With the entry into force of the Association Agreement in 2013, trade relations between the two regions increased but did not, however, receive the desired boost. According to EUROSTAT, trade between the EU and Central America amounted to 12 billion euro in 2013 and stayed approximately the same in 2018 (see chart below). It is important to remember that the main EU imports from CA are mostly primary products while the main exports to CA regard machineries and products with higher added value.

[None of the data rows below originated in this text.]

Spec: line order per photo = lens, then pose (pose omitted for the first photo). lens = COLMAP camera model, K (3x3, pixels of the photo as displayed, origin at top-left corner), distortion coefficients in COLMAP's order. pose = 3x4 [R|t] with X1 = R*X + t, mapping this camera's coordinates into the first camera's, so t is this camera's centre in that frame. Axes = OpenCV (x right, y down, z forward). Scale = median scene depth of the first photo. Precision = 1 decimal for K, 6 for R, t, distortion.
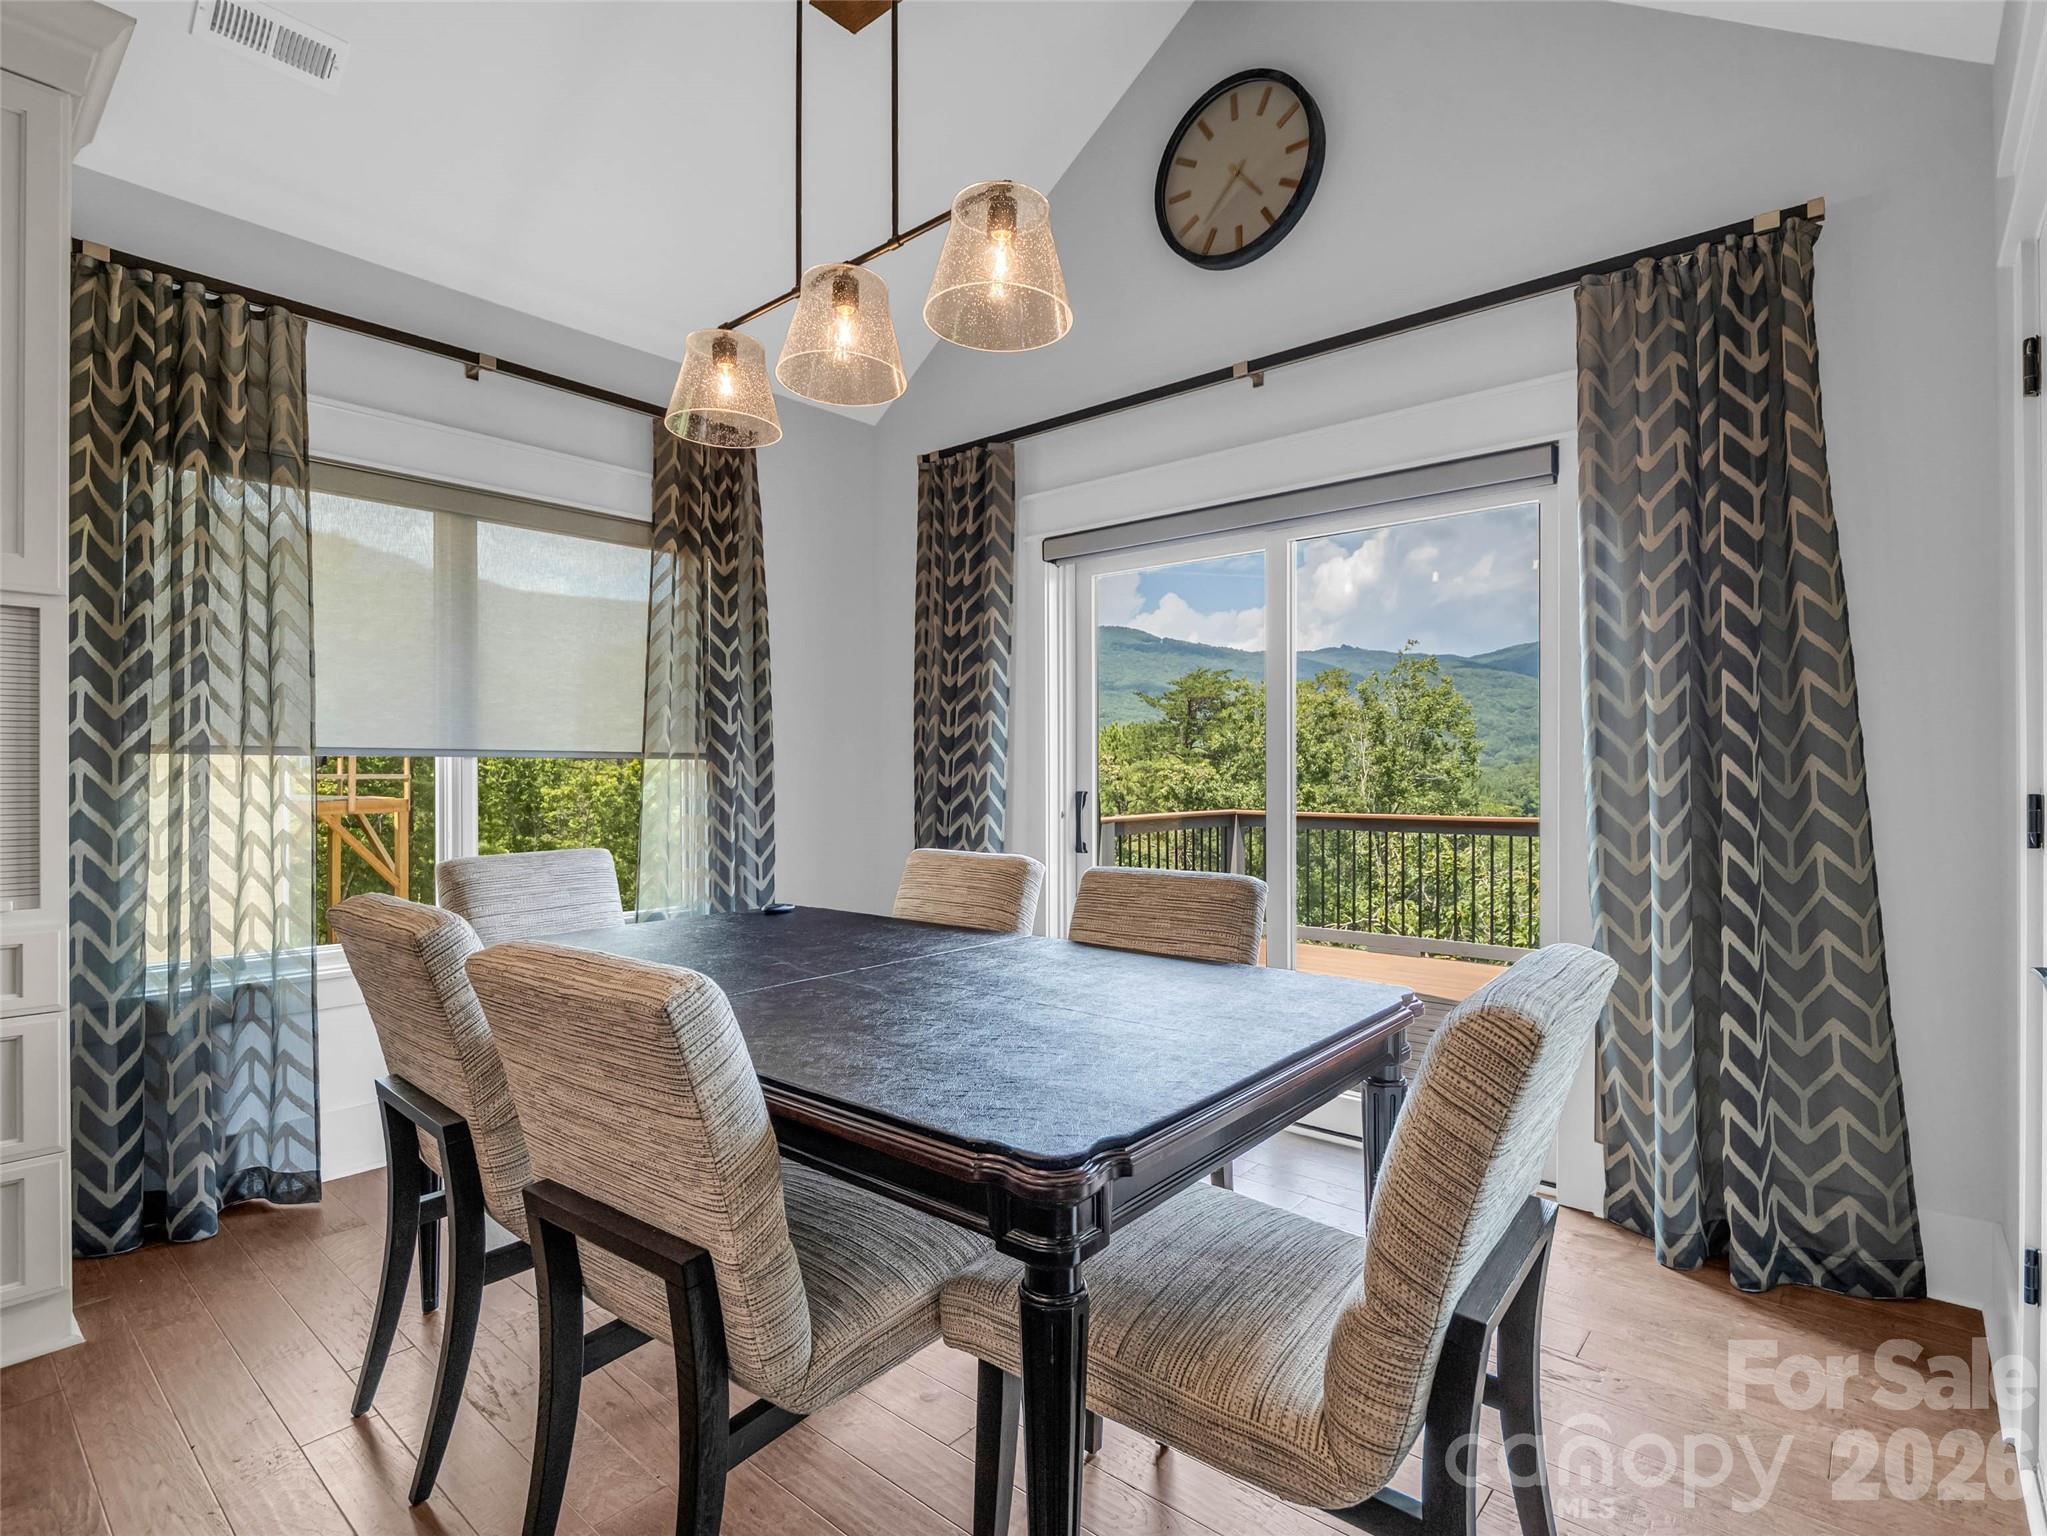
lens RADIAL K [[1024.5, 0, 1024.5], [0, 1024.5, 772.8], [0, 0, 1]] dist [-0.014237, -0.000626]
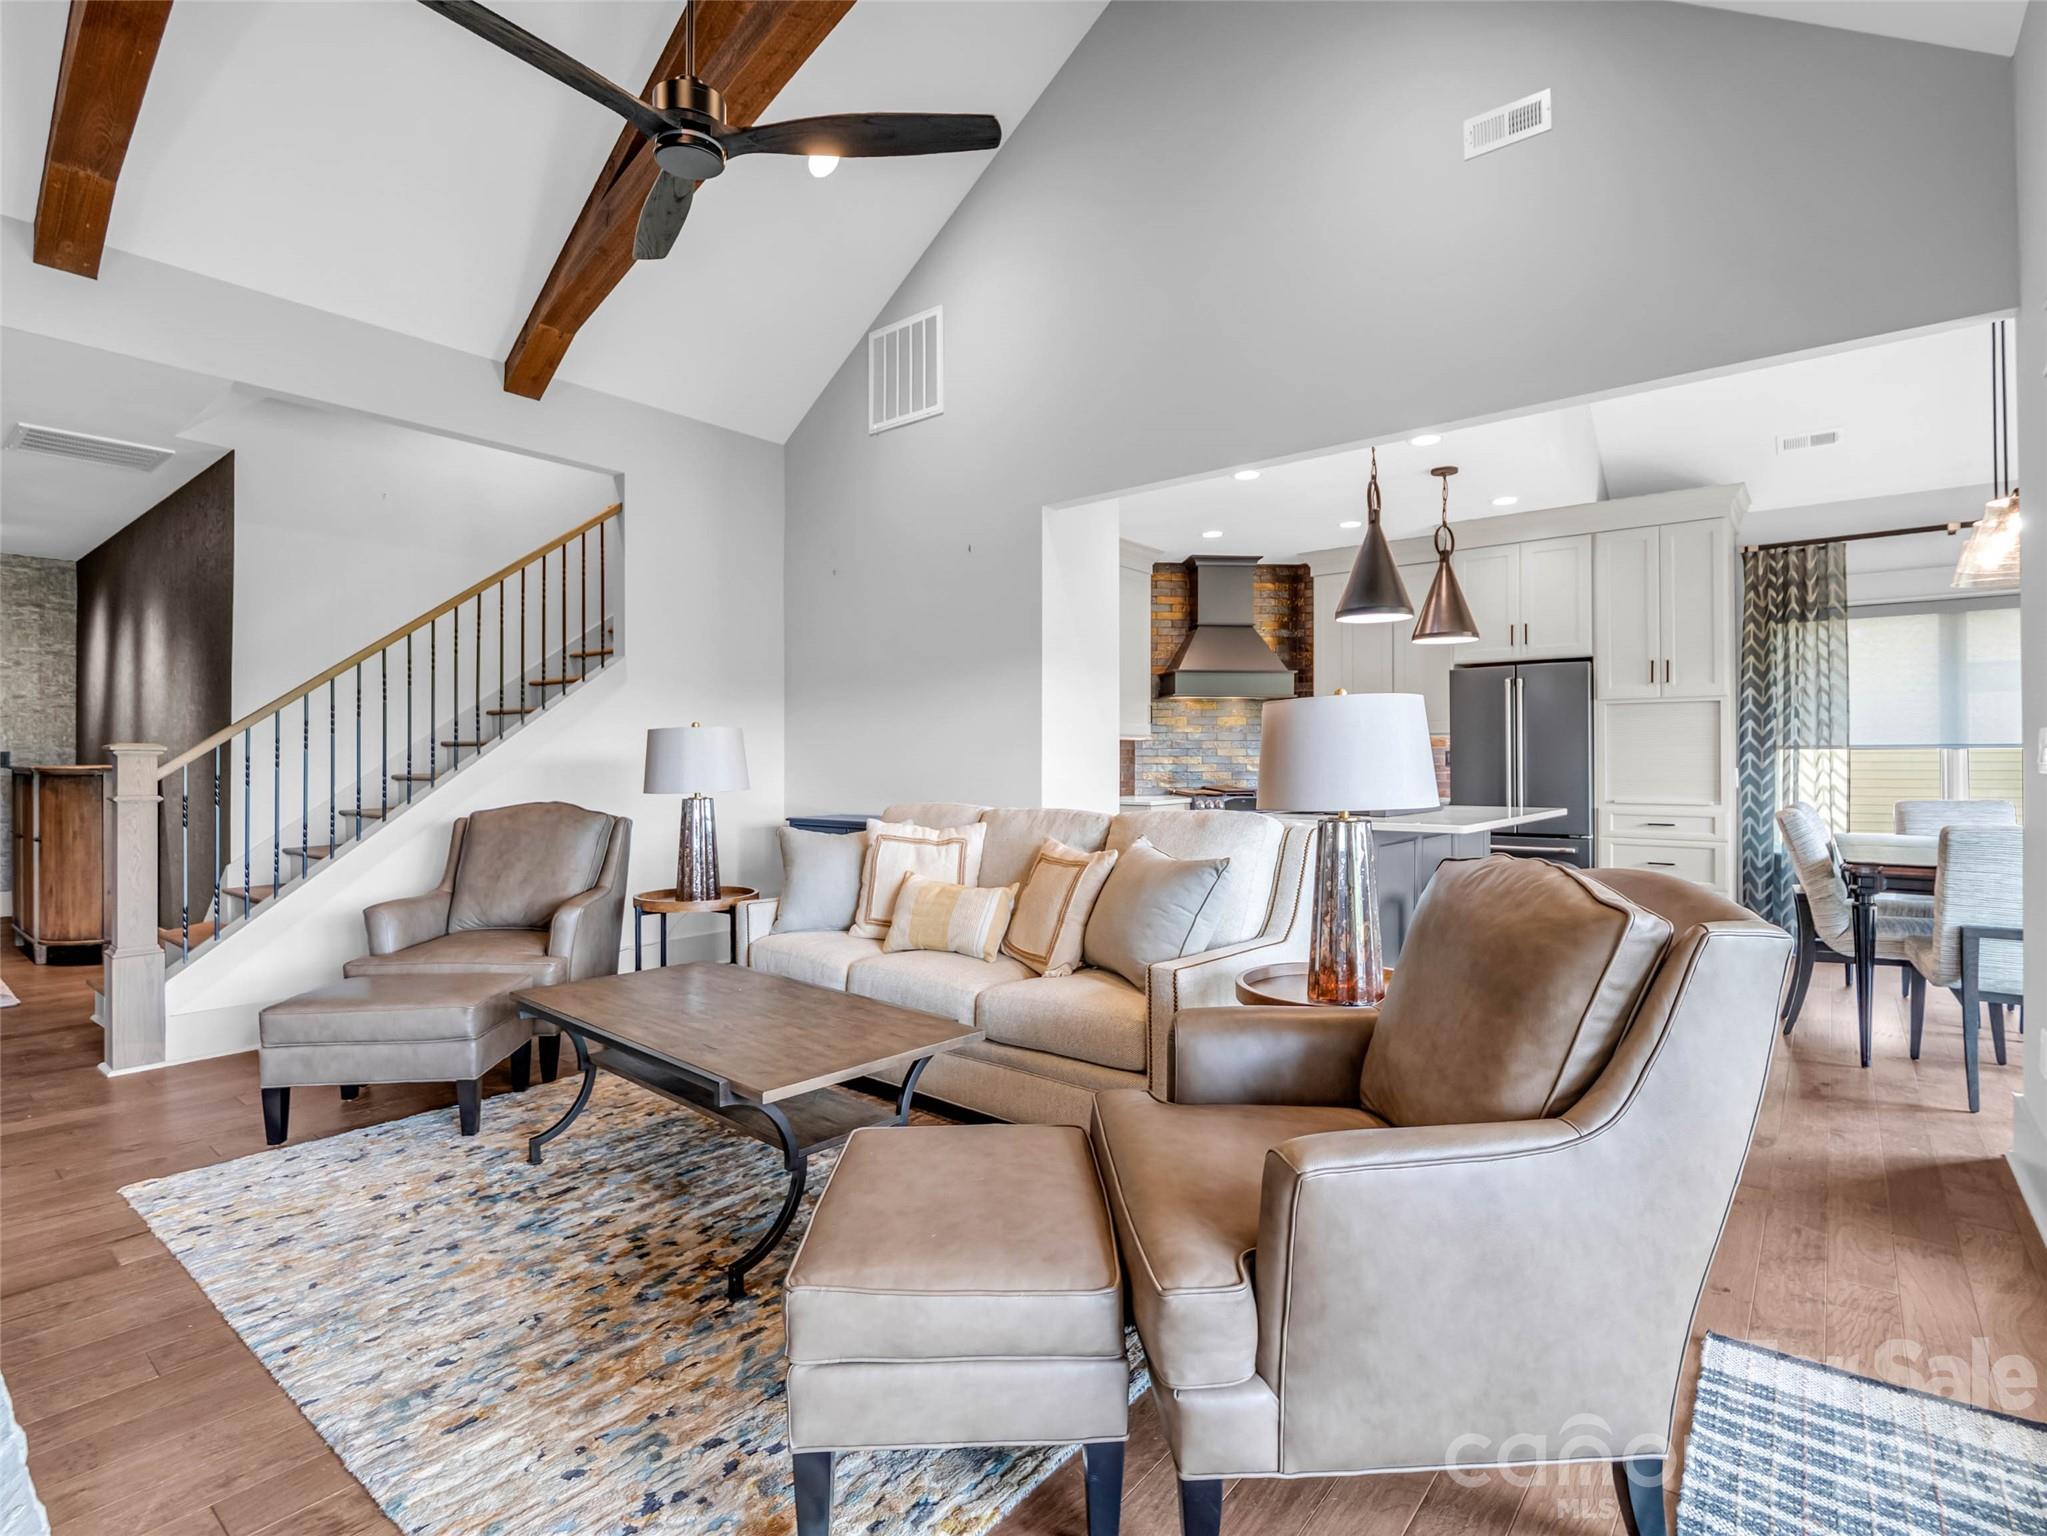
lens RADIAL K [[1023.2, 0, 1034.4], [0, 1023.2, 761.0], [0, 0, 1]] dist [-0.019017, 0.001328]
pose [[0.037972, -0.004292, -0.999270, 1.491144], [0.002372, 0.999988, -0.004205, 0.014014], [0.999276, -0.002210, 0.037982, -0.861000]]
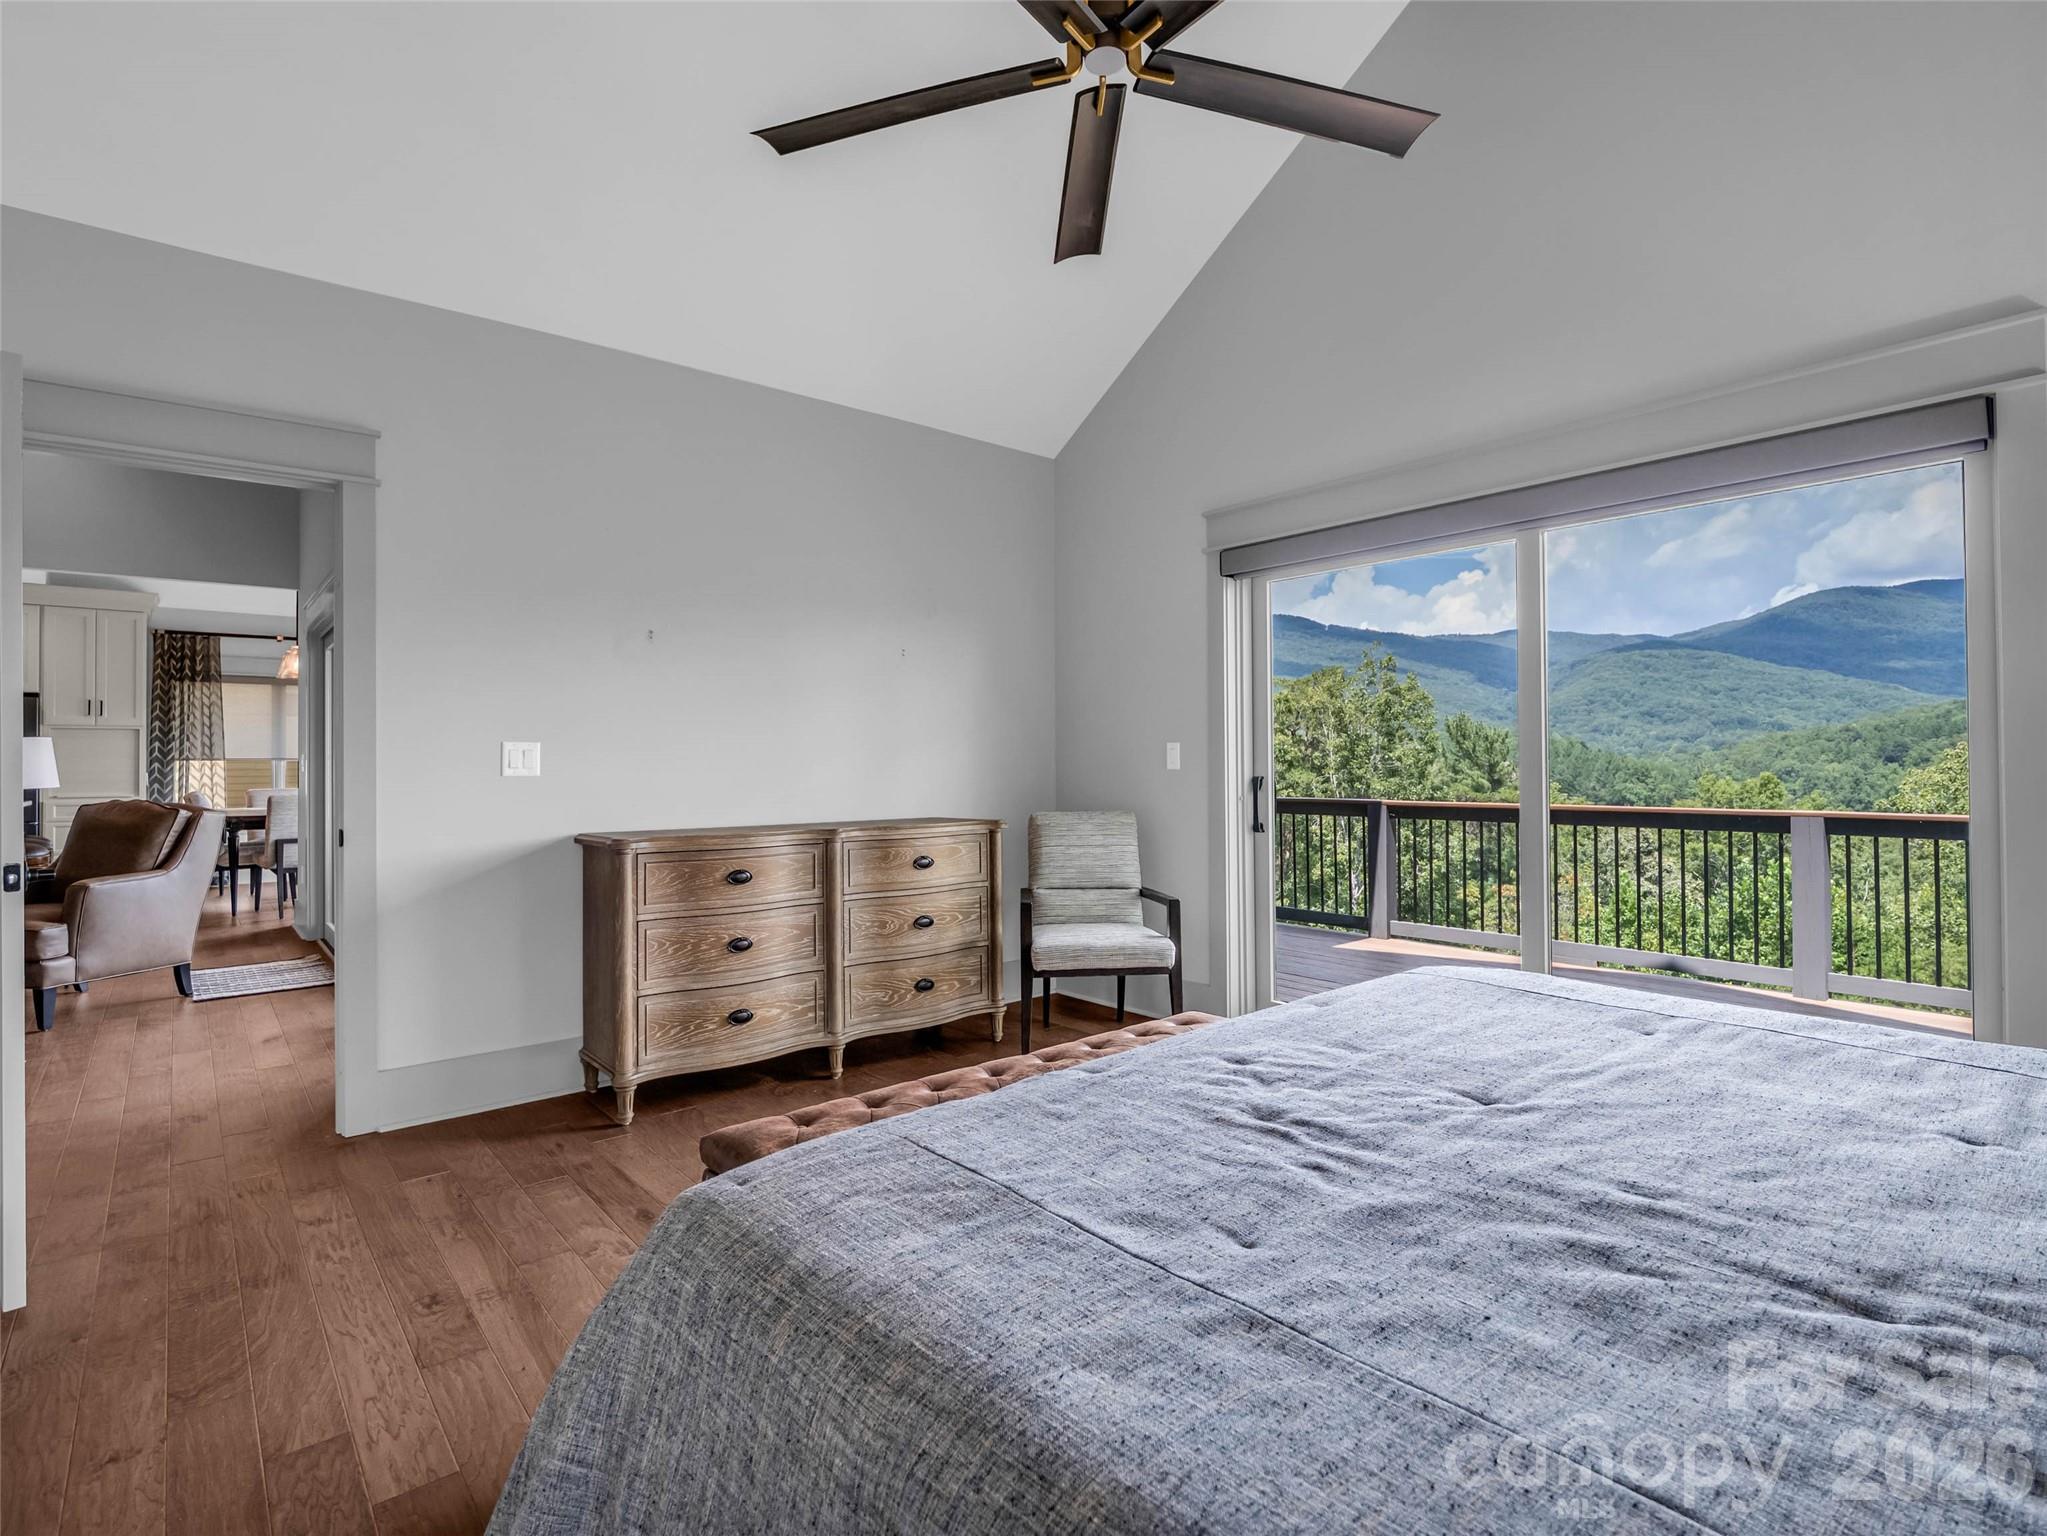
lens RADIAL K [[1001.7, 0, 1029.6], [0, 1001.7, 749.2], [0, 0, 1]] dist [-0.017879, 0.000131]
pose [[0.987881, -0.008451, -0.154986, 2.927981], [0.006240, 0.999872, -0.014749, 0.012232], [0.155091, 0.013603, 0.987807, -2.201451]]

Several reasons explain this meagre trend. First of all, the Association Agreement entered into force in a period of world economic slowdown, which affected bilateral trade relations. But another main reason can be attributed to a lack of effective communication. Despite the investments the EU made to inform and help small and medium enterprises (SME) especially in both regions to grasp the potential benefits from the agreement, SMEs still largely ignore its main features. In fact, especially from the European viewpoint, CA is still mainly seen as a region destined for cooperation and not so much as an important market. Third, it must also be said that CA countries still maintain their peculiarities, even in the regulatory and organizational field, and have implemented the Association Agreement in different ways, at the expense of the overall coherence of regional cooperation. This means that some countries have proved to be more efficient and effective, as well as more open, in implementing the benefits of a sort of "free trade agreement" between the two regions, while in other circumstances barriers sometimes erected by incorrectly applied duties, or other obstacles, have discouraged the entry of European products into Central America.
Case study: the effect of the Association Agreement on Italian-Guatemalan relations
The prospects for the development of trade relations between Italy and Guatemala are extremely optimistic. The entry into force of the Association Agreement removed the high tariff burden and facilitated customs procedures for Italian exports to Guatemala. Moreover, the consolidation of the operations of the Italian Chamber of Commerce has given excellent results in increasing knowledge of the benefits of the agreement. Like its European peers, Italy exports to Guatemala mostly machinery and equipment, chemicals, basic pharmaceutical products and pharmaceutical preparations. The Italian case demonstrates that, despite increasing global competition, Italy was able to exploit the benefits of the Association Agreement increasing its exports to Guatemala also in more traditional sectors such as textiles, garments and agri-food products.